In Dog Years – Failure to Follow Up on Medical Tests
Most patients take doctors at their word, which is the way it should be if a patient is consulting a competent medical professional. Just as waiting for three months for an appointment sends the wrong message, waiting for weeks for test results promised in two days breaks confidence with the patient and send them a message of non-importance to their doctor.
When a doctor requests medical tests, the patient perceives there is a reason and become anxious. Every moment is a year when waiting to hear the results of medical tests. Prompt and friendly follow-ups on test results are imperative, as people are anxiously waiting to find out what is wrong with them.

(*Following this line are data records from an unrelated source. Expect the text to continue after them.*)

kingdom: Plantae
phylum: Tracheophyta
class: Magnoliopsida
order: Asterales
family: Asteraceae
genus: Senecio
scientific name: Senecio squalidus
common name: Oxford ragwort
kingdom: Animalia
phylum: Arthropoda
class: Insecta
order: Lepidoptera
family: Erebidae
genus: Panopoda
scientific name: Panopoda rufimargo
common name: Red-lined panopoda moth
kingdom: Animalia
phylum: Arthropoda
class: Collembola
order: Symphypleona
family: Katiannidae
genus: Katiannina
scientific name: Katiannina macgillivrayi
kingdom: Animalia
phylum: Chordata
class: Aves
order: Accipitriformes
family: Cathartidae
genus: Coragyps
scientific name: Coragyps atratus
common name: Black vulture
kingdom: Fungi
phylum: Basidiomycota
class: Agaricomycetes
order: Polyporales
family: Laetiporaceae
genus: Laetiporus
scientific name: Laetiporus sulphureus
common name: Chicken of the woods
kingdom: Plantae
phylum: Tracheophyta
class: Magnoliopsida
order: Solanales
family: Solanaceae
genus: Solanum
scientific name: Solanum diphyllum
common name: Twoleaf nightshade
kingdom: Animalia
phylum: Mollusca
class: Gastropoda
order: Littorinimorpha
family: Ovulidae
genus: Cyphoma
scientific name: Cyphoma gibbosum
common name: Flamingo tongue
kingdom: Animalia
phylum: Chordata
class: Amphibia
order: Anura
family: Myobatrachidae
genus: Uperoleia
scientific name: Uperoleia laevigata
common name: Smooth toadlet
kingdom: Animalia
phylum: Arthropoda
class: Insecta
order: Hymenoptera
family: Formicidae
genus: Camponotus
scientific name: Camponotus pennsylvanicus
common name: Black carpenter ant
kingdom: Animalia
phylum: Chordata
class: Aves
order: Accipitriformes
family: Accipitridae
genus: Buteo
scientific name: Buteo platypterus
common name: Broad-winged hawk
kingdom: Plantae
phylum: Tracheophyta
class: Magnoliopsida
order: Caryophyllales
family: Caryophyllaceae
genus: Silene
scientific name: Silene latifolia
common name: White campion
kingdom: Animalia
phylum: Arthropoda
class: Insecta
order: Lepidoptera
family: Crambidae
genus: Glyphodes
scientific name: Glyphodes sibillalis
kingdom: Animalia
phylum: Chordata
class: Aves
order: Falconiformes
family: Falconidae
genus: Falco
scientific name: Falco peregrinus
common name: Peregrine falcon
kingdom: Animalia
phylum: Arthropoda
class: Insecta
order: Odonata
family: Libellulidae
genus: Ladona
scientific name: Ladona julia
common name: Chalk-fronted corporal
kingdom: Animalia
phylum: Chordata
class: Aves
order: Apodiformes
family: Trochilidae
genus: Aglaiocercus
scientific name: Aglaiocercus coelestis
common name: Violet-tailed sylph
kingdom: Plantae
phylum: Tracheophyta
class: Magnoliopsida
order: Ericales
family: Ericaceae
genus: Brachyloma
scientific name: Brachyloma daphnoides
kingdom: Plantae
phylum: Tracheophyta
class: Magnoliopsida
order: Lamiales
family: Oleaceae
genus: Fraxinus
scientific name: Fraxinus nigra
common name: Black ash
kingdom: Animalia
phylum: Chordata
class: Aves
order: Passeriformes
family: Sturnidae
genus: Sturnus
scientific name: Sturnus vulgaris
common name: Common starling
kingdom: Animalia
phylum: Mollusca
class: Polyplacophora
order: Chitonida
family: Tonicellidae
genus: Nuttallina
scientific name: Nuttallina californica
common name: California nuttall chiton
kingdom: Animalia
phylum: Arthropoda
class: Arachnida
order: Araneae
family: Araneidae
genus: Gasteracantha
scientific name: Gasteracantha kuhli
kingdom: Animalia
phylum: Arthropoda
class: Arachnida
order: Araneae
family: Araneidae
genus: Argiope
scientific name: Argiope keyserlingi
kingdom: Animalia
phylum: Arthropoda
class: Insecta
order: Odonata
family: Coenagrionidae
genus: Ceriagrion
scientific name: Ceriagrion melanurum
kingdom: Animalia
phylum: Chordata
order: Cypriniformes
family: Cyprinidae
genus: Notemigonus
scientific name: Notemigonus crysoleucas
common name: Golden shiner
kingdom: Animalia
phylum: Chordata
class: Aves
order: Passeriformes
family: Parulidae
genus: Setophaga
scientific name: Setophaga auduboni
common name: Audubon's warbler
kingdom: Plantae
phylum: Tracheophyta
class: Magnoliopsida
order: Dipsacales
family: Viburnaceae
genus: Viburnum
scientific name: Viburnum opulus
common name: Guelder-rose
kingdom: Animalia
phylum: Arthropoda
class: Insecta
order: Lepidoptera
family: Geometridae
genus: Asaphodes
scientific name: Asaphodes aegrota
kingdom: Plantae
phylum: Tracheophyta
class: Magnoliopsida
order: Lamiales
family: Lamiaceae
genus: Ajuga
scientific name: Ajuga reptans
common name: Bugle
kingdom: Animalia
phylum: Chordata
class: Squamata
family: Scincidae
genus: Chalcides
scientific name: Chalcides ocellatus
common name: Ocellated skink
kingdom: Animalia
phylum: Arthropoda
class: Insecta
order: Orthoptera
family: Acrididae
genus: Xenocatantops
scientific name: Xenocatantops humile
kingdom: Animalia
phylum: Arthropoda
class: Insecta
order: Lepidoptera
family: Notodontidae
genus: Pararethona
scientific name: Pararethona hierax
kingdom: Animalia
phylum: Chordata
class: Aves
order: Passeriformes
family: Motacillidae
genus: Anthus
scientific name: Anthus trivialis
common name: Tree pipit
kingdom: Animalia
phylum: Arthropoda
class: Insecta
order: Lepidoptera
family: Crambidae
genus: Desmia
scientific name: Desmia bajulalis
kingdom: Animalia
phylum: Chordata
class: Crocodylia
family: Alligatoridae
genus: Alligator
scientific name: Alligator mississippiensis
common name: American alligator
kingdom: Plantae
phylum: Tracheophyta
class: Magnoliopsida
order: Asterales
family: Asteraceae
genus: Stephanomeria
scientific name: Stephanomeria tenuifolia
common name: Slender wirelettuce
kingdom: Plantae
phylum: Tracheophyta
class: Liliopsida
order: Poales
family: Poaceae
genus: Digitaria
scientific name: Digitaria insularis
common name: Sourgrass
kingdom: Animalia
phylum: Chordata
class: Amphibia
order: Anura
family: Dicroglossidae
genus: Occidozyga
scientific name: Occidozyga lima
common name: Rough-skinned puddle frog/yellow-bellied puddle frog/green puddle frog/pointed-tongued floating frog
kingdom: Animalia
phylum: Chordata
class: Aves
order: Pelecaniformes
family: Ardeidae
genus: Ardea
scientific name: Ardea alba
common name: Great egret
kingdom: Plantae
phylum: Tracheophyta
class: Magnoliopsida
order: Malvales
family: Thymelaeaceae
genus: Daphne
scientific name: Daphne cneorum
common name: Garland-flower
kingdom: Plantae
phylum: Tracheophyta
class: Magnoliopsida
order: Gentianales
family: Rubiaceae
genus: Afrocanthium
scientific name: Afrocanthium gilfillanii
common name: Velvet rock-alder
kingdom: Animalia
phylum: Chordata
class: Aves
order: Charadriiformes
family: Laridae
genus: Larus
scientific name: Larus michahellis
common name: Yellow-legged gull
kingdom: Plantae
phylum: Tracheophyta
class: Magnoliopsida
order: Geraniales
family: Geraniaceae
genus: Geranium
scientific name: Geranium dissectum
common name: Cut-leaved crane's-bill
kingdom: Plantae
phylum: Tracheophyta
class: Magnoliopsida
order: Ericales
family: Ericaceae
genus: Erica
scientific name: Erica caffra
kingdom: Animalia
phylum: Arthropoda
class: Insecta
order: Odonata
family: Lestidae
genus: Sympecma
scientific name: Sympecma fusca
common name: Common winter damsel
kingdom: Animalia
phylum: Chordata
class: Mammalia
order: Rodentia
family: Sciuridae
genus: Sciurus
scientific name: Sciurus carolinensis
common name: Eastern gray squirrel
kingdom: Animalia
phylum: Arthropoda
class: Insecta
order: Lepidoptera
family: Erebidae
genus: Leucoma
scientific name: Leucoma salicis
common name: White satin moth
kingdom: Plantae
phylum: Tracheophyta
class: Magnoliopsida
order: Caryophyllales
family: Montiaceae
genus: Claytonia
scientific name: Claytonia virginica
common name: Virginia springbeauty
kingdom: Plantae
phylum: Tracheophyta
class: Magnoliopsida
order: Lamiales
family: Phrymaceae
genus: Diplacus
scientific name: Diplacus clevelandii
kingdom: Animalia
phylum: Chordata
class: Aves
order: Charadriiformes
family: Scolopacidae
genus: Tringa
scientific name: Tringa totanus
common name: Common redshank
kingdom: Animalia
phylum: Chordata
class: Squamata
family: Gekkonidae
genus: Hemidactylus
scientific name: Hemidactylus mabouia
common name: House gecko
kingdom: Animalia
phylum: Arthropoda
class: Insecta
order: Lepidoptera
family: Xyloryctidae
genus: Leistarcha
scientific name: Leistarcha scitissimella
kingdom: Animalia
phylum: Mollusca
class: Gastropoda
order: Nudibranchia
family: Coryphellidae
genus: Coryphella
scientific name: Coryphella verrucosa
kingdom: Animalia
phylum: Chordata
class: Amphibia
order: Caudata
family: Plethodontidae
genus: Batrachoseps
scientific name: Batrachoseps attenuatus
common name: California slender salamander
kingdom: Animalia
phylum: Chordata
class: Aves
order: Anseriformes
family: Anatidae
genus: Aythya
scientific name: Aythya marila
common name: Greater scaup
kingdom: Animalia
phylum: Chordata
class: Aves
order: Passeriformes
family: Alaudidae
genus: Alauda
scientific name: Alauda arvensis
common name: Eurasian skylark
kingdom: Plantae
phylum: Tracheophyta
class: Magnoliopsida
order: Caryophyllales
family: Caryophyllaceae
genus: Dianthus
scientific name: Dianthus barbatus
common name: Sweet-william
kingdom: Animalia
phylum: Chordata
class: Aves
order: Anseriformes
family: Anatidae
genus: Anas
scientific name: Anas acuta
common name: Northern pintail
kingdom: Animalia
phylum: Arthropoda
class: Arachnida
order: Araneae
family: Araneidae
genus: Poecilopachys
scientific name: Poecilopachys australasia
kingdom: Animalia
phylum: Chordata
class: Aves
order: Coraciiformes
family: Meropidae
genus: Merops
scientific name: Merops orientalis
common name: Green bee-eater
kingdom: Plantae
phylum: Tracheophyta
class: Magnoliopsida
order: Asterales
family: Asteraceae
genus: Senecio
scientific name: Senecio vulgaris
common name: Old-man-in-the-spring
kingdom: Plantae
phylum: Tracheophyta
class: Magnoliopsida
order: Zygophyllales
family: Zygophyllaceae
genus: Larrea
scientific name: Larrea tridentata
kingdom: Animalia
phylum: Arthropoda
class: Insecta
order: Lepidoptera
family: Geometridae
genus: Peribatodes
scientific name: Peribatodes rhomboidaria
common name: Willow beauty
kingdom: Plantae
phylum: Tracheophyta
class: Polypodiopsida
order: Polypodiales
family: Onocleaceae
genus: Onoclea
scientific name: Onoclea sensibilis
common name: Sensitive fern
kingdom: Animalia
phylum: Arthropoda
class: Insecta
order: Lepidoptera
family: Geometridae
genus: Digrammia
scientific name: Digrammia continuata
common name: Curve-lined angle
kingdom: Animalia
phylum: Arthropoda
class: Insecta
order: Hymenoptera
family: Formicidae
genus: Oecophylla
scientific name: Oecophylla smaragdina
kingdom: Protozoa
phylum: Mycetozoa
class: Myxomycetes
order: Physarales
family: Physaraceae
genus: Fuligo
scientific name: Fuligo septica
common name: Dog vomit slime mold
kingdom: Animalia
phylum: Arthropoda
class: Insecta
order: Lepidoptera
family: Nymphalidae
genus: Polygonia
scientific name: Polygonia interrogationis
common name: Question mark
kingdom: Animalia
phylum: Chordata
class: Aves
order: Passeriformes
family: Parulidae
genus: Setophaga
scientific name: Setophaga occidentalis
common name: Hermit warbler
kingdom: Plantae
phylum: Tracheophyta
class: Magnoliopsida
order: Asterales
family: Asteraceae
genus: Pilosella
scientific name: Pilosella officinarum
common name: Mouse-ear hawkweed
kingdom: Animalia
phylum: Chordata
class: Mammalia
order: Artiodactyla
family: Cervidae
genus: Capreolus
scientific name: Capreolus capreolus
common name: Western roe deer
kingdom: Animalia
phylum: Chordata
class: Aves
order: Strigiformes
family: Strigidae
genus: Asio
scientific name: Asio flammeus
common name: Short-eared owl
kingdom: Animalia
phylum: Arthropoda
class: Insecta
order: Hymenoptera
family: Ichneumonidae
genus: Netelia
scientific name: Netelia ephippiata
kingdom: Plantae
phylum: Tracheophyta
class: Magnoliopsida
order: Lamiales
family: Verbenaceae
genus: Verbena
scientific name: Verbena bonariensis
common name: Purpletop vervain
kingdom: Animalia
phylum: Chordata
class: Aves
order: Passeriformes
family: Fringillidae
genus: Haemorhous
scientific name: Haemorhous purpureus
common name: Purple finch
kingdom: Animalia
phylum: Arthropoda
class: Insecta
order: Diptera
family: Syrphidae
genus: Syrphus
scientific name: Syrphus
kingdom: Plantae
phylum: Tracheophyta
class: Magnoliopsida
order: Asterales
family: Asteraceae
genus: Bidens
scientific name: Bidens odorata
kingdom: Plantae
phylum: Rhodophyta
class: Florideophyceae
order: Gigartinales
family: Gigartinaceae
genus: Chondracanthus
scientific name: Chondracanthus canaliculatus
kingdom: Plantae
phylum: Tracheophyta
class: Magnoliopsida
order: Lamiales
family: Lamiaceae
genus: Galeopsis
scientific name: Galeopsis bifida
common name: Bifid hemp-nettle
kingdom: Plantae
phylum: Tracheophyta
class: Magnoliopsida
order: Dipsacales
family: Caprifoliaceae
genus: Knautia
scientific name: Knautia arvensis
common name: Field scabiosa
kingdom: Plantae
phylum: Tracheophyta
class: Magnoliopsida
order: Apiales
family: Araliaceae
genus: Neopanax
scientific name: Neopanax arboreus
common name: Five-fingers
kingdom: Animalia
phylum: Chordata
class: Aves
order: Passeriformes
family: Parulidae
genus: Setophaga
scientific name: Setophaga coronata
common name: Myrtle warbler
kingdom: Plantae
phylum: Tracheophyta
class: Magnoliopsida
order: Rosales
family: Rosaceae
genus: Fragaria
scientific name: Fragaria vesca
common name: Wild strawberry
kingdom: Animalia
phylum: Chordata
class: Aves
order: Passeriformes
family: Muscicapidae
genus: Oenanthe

Failure to file or code correctly, over-billing patient insurance, and a lack of organizational communication are frequent complaints against the staffs of doctors’ offices are huge service issues in a physicians practice.
Medical offices should develop a policy of returning calls or providing feedback within a specified period of time to gauge patient satisfaction and referral likelihood.
Is Your Online Reputation Sick? – Patient Reviews and the Practice
Most people find their medical providers by word of mouth, recommendations from family and friends, online satisfaction surveys, professional assessments and/or peer reviews. In addition to the competencies of the physician, rude and/or incompetent staff can negatively impact the reputation of the business.
Online patient reviews, through Yelp®, Facebook®, Google+®, and other social media channels are greatly influencing how new patients pick a doctor and how current patients report the services of their doctor.
Given that the only people making any money in the medical field today are the HMOs and pharmaceutical companies, individual medical providers must find a healthy balance between providing a high level of quality medical care and exemplary customer service to maximize their margin and maintain a solid reputation.
Anything and everything the doctor and his administrative staff can do to improve their customer service is critical to their financial and reputation success.